Jules Verne

On en conviendra, cette hypothèse paraissait assez plausible, et, si le baron Rodolphe de Gortz et Orfanik avaient cherché refuge dans le burg, on comprenait qu'ils eussent voulu le rendre inabordable, afin d'y mener la vie d'isolement qui convenait à leurs habitudes.

Or, s'il en était ainsi, quelle conduite Lejeune comte devait-il adopter ? Etait-il à propos qu'il cherchât à intervenir dans les affaires privées du comte de Gortz ? C'est ce qu'il se demandait, pesant le pour et le contre de la question, lorsque Rotzko vint le rejoindre sur la terrasse.

Il jugea à propos de lui faire connaître ses idées à ce sujet :

« Mon maître, répondit Rotzko, il est possible que ce soit le baron de Gortz qui se livre à toutes ces imaginations diaboliques. Eh bien ! si cela est, mon avis est qu'il ne faut point nous en mêler. Les poltrons de Werst se tireront de là comme ils l'entendront, c'est leur affaire, et nous n'avons point à nous inquiéter de rendre le calme à ce village.

-- Soit, répondit Franz, et, tout bien considéré, je pense que tu as raison, mon brave Rotzko.

-- je le pense aussi, répondit simplement le soldat. -- Quant à maître Koltz et aux autres, ils savent comment s'y prendre à cette heure pour en finir avec les prétendus esprits du burg.

-- En effet, mon maître, ils n'ont qu'à prévenir la police de Karlsburg.

-- Nous nous mettrons en route après déjeuner, Rotzko.

-- Tout sera prêt.

-- Mais, avant de redescendre dans la vallée de la Sil, nous ferons un détour vers le Plesa.

-- Et pourquoi, mon maître ?

-- je désirerais voir de plus près ce singulier château des Carpathes.

-- A quoi bon ?...

Une fantaisie, Rotzko, une fantaisie qui ne nous retardera pas même d'une demi-journée. »

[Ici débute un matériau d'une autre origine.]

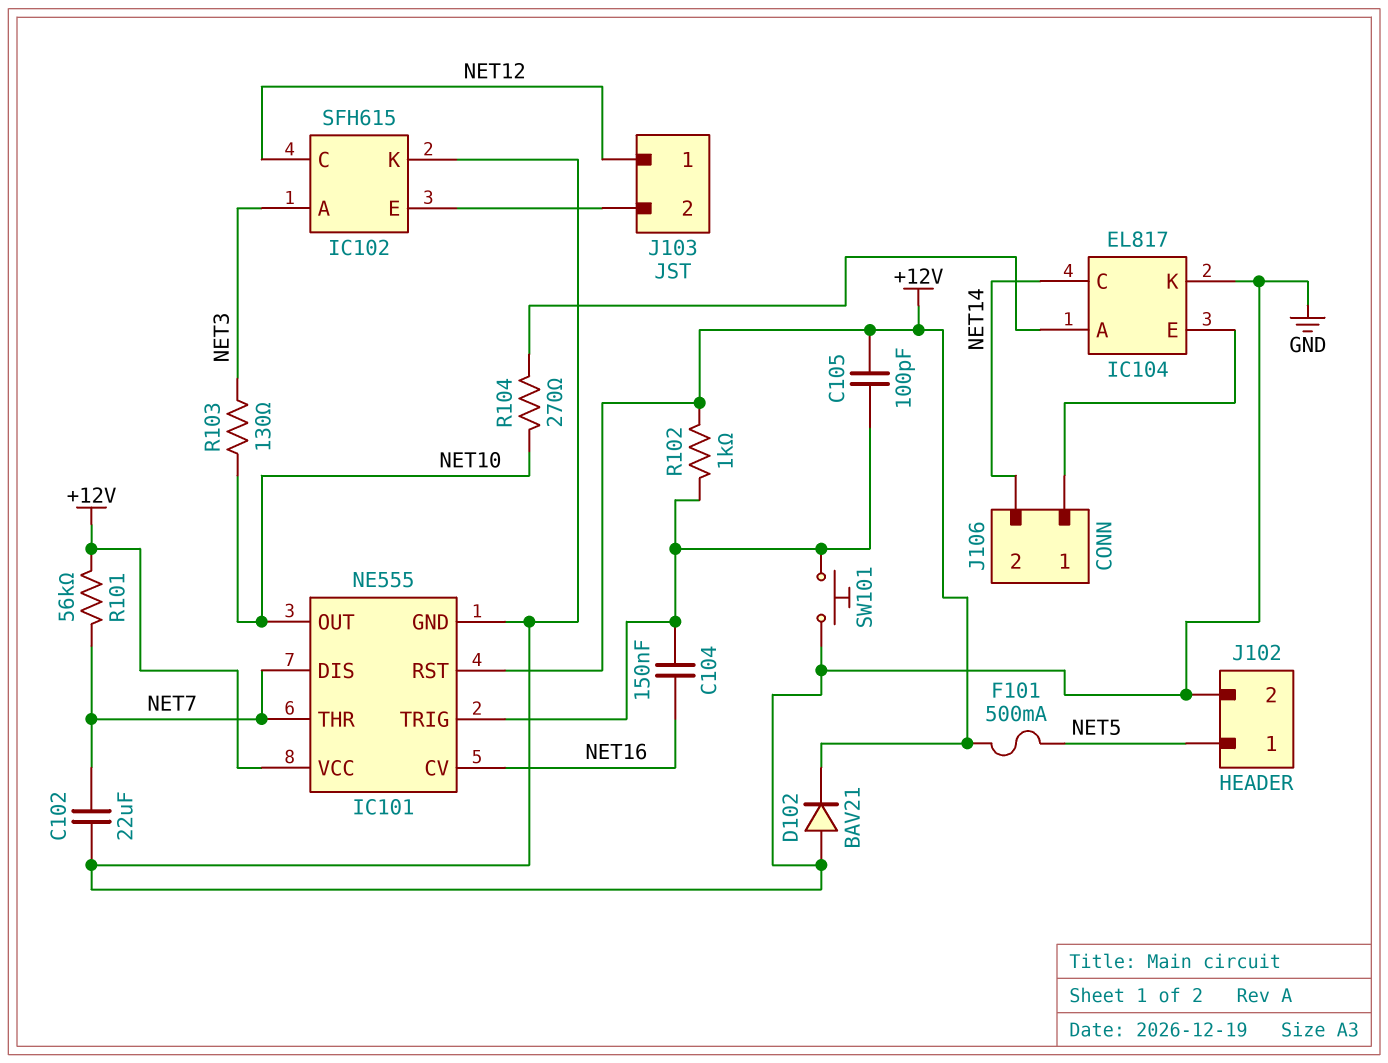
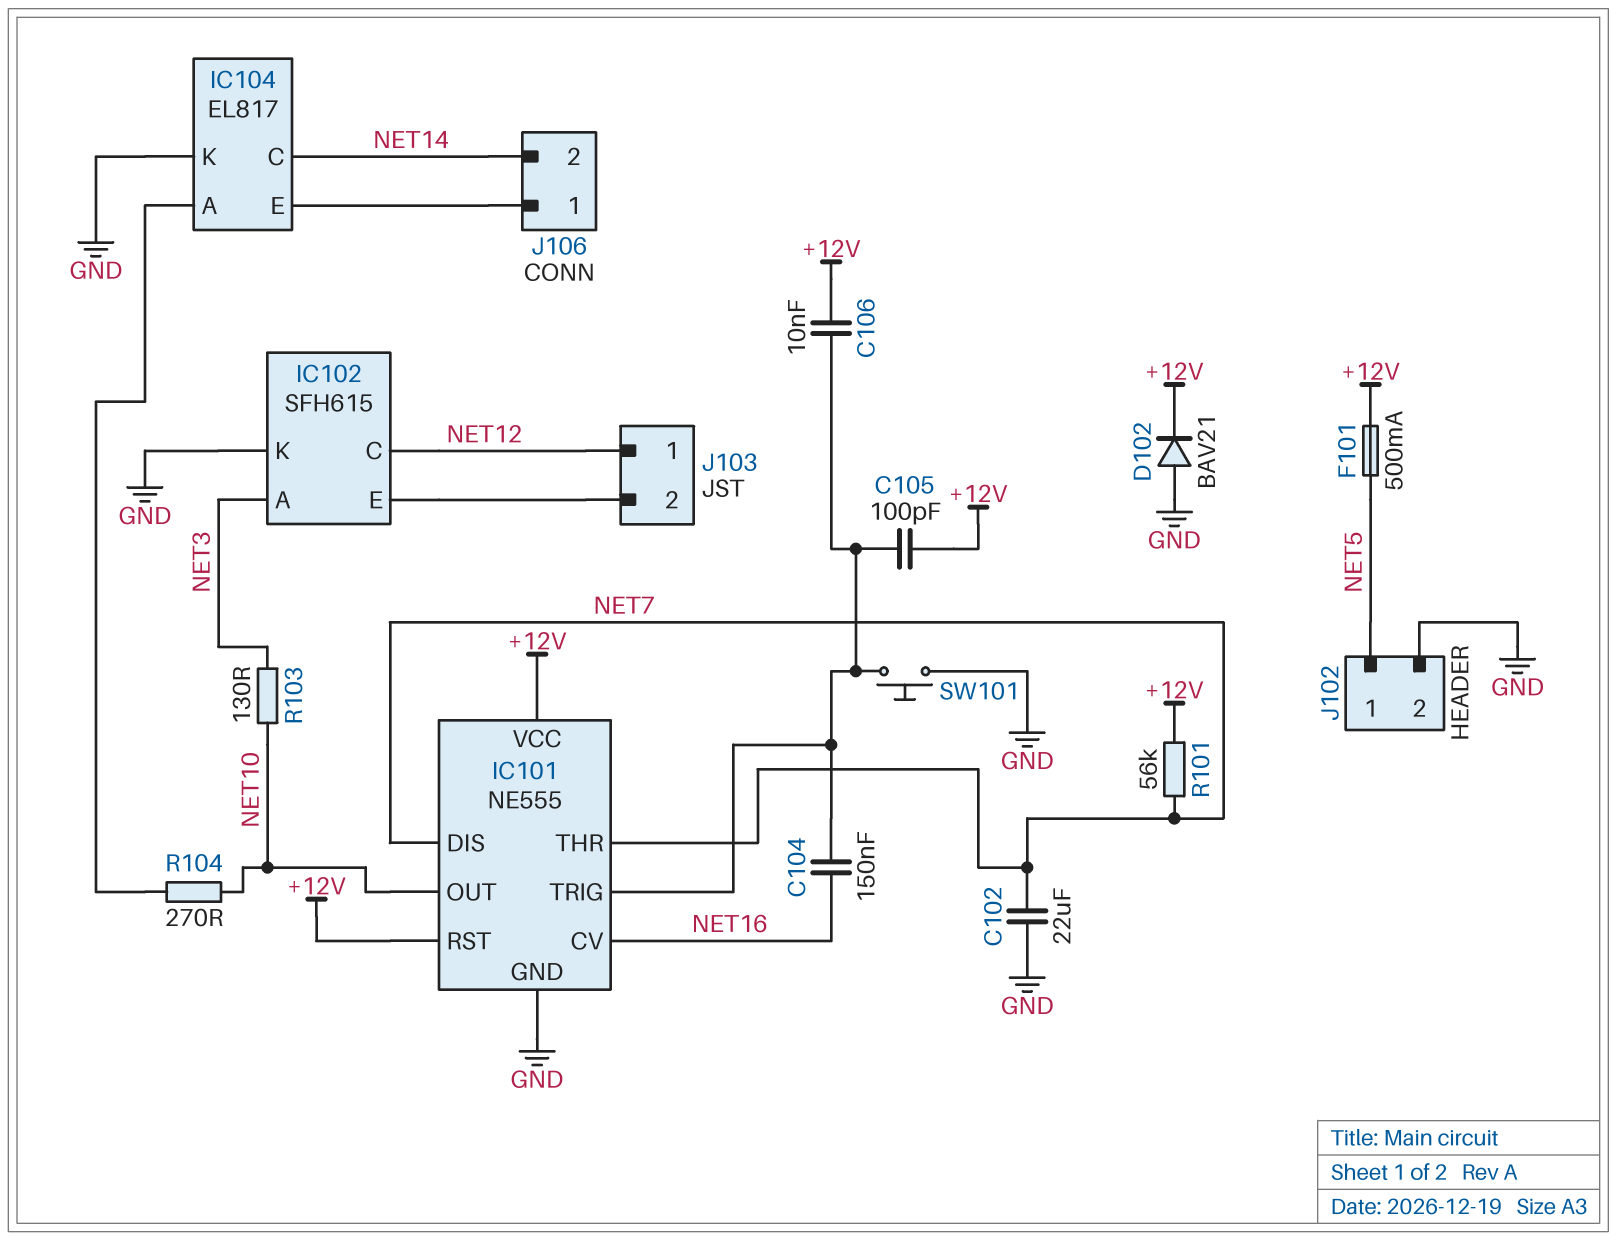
C106: none -> 10nF (+12V, IC101/TRIG)
R102: 1k (+12V, IC101/TRIG) -> none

Rotzko fut très contrarié de cette détermination, qui lui paraissait au moins inutile. Tout ce qui pouvait rappeler trop vivement au jeune comte le souvenir du passé, il aurait voulu l'écarter. Cette fois, ce fut en vain, et il se heurta à une inflexible résolution de son maître.

C'est que Franz -- comme s'il eût subi quelque influence irrésistible -- se sentait attiré vers le burg. Sans qu'il s'en rendît compte, peut-être cette attraction se rattachait-elle à ce rêve dans lequel il avait entendu la voix de la Stilla murmurer la plaintive mélodie de Stéfano.

Mais avait-il rêvé ?... Oui ! voilà ce qu'il en était à se demander se rappelant que, dans cette même salle du _Roi Mathias_, une voix s'était déjà fait entendre, assurait-on, -- cette voix dont Nic Deck avait si imprudemment bravé les menaces. Aussi, avec la disposition mentale où se trouvait le jeune comte, ne s'étonnerait-on pas qu'il eût formé le projet de se diriger vers le château des Carpathes, de remonter jusqu'au pied de ses vieilles murailles, sans avoir d'ailleurs la pensée d'y pénétrer.

Il va de soi que Franz de Télek était bien décidé à ne rien faire connaître de ses intentions aux habitants de Werst. Ces gens auraient été capables de se joindre à Rotzko pour le dissuader de s'approcher du burg, et il avait recommandé à son soldat de se taire sur ce projet. En le voyant descendre du village vers la vallée de la Sil, personne ne mettrait en doute que ce ne fût pour prendre la route de Karlsburg. Mais, du haut de la terrasse, il avait remarqué qu'un autre chemin longeait la base du Retyezat jusqu'au col de Vulkan. Il serait donc possible de remonter les croupes du Plesa sans repasser par le village, et, par conséquent, sans être vu de maître Koltz ni des autres.

Vers midi, après avoir réglé sans discussion la note un peu enflée que lui présenta Jonas en l'accompagnant de son meilleur sourire, Franz se disposa au départ.

Maître Koltz, la jolie Miriota, le magister Hermod, le docteur Patak, le berger Frik et nombre d'autres habitants étaient venus lui adresser leurs adieux.

Le jeune forestier avait même pu quitter sa chambre, et l'on voyait bien qu'il ne tarderait pas à être remis sur pied, -- ce dont l'ex-infirmier s'attribuait tout l'honneur.

« Je vous fais mes compliments, Nic Deck, lui dit Franz, à vous ainsi qu'à votre fiancée.